In 1965 Sawrey decided to become a full-time artist and he set up his first studio in the Royal Hotel in Queen Street, Brisbane. Since then he prospered and became a renowned Australian painter with his paintings being actively sought by collectors and investors. In his latter years, Sawrey lived with his wife Gill in Victoria where they established a renowned quarter horse stud. Along with breeding and training quarter horses, Hugh painted from his studio on the property.

Hugh Sawrey was actively inspired by the poetry of Australia’s bush poets, particularly A. B. Paterson and William Henry Ogilvie. Ogilvie was born in the late 19th century and drawn by his love of horses, arrived in Australia when he was only 20. Ogilvie spent 12 years droving and horse breaking and his poetry depicts his nostalgia for outback Australia. The final stanza from “The Gulf” parallels one of the many journeys Sawrey made whilst driving cattle in the outback.

“Store cattle from Nelanjie! Their breath is on the breeze;
You hear them tread a thousand head in blue grass to the knees;
The lead is on the netting-fence, the wings are spreading
The lame and laggard scarcely move – so slow the drovers ride!
But let them stay and feed today for sake of Auld Lang Syne;
They’ll never get a chance like this below the Border-line;
And if they tread our frontage down, what’s that to me and you?
What’s ours to fare, by god they’ll share! For we’ve been droving too!

Sawrey exhibited widely throughout Australia. During his career his works were exhibited in many of Australia’s major galleries, as well as John Cooper’s Eight Bells Gallery at the Gold Coast, Grand Central Galleries in Brisbane, Southern Cross Galleries in Melbourne, Galloway Galleries in Brisbane, Schubert Galleries at the Gold Coast and Tiffany Jones Fine Art Gallery at the Sunshine Coast.

Hugh Sawrey also exhibited in London at the Tryon Gallery and his works were included in “Top Horse Painters of the World” exhibition in London.

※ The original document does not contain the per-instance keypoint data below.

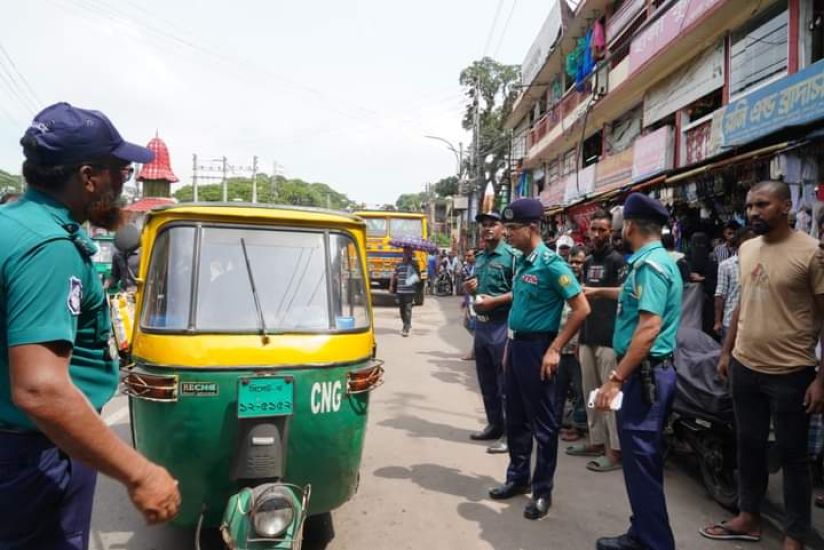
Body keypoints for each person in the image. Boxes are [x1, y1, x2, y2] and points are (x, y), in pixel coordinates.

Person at [0, 102, 181, 549]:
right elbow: (41, 390)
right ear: (88, 177)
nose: (126, 182)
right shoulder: (50, 249)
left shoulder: (12, 224)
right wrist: (141, 473)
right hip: (31, 454)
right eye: (120, 171)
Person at [701, 181, 824, 550]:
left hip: (792, 371)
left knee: (793, 455)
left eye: (763, 204)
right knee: (748, 444)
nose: (753, 212)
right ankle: (748, 516)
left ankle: (795, 535)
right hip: (745, 366)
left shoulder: (812, 253)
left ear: (786, 206)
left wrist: (821, 379)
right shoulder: (748, 247)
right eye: (750, 205)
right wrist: (727, 352)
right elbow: (742, 303)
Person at [489, 198, 590, 520]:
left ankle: (542, 491)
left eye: (513, 229)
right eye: (506, 228)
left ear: (532, 228)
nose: (507, 235)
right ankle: (518, 478)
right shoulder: (522, 260)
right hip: (517, 347)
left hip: (539, 351)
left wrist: (555, 348)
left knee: (544, 426)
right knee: (515, 418)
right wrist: (508, 347)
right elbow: (520, 305)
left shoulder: (552, 264)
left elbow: (581, 308)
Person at [594, 193, 682, 550]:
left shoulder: (649, 266)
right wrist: (600, 291)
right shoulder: (655, 261)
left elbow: (648, 328)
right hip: (648, 374)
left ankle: (654, 543)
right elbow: (634, 298)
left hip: (645, 376)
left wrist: (615, 380)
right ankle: (641, 532)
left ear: (629, 226)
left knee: (642, 465)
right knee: (640, 464)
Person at [568, 209, 626, 472]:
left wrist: (598, 291)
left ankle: (614, 452)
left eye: (603, 230)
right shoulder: (589, 261)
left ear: (611, 232)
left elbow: (626, 293)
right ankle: (595, 441)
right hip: (588, 336)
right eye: (594, 229)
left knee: (609, 397)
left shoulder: (618, 261)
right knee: (591, 392)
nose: (598, 234)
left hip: (609, 339)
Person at [466, 212, 518, 455]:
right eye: (484, 226)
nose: (487, 229)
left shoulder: (513, 258)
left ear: (503, 229)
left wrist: (494, 301)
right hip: (482, 326)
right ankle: (494, 425)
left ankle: (510, 434)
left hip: (502, 324)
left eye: (492, 225)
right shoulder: (480, 257)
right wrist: (469, 287)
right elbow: (476, 288)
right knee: (486, 380)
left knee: (505, 383)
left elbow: (521, 292)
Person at [555, 246, 588, 443]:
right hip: (559, 346)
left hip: (577, 347)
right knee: (557, 390)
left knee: (580, 390)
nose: (575, 265)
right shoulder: (562, 282)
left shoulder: (587, 287)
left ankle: (578, 426)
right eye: (573, 261)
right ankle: (554, 422)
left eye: (579, 262)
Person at [712, 227, 755, 341]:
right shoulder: (726, 266)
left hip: (754, 322)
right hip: (730, 321)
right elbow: (720, 294)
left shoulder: (760, 264)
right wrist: (717, 321)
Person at [389, 247, 420, 337]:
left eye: (409, 252)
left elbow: (418, 277)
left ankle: (406, 328)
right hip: (400, 290)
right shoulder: (399, 264)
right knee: (401, 310)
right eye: (405, 252)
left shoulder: (414, 264)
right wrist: (391, 286)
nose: (407, 254)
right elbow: (394, 275)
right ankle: (406, 323)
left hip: (410, 291)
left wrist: (412, 273)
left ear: (411, 254)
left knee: (408, 309)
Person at [460, 248, 477, 361]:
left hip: (475, 302)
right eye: (466, 255)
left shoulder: (477, 268)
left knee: (474, 326)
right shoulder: (469, 268)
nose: (467, 258)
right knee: (467, 324)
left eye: (470, 255)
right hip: (469, 301)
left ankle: (473, 352)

Sawrey was also a founder and former chairman of the famous Australian Stockman’s Hall of Fame at Longreach – home to a magnificent self-portrait by Sawrey, which was donated to the Hall of Fame.

Sawrey was awarded several art prizes during his career including the Queensland Industries Fair Gold Medal and in 1989 he was awarded a CBE for services to the arts.

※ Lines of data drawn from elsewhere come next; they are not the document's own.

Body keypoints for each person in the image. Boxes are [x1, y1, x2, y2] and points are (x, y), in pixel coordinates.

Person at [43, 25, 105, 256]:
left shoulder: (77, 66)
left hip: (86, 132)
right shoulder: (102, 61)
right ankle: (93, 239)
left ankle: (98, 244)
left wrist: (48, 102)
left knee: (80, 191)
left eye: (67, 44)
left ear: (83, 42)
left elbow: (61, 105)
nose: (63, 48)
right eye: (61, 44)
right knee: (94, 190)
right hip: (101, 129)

His work is represented in important public and private collections including the following collections in Australia: the Queensland Art Gallery, the Robert Holmes a’Court Collection, the Sir Rupert & Lady Clarke Collection, the Lady Fairfax Collection and the Robert Nesen Collection.

Hugh Sawrey’s work is also represented in overseas collections such as the Dunedin Gallery in New Zealand, the Australian Embassy in Paris; Rothchild Collection, Paris; the Lord T. Remnant Collection in Britain; King Ranch, Texas, USA and the Mitsubishi Collection in Japan.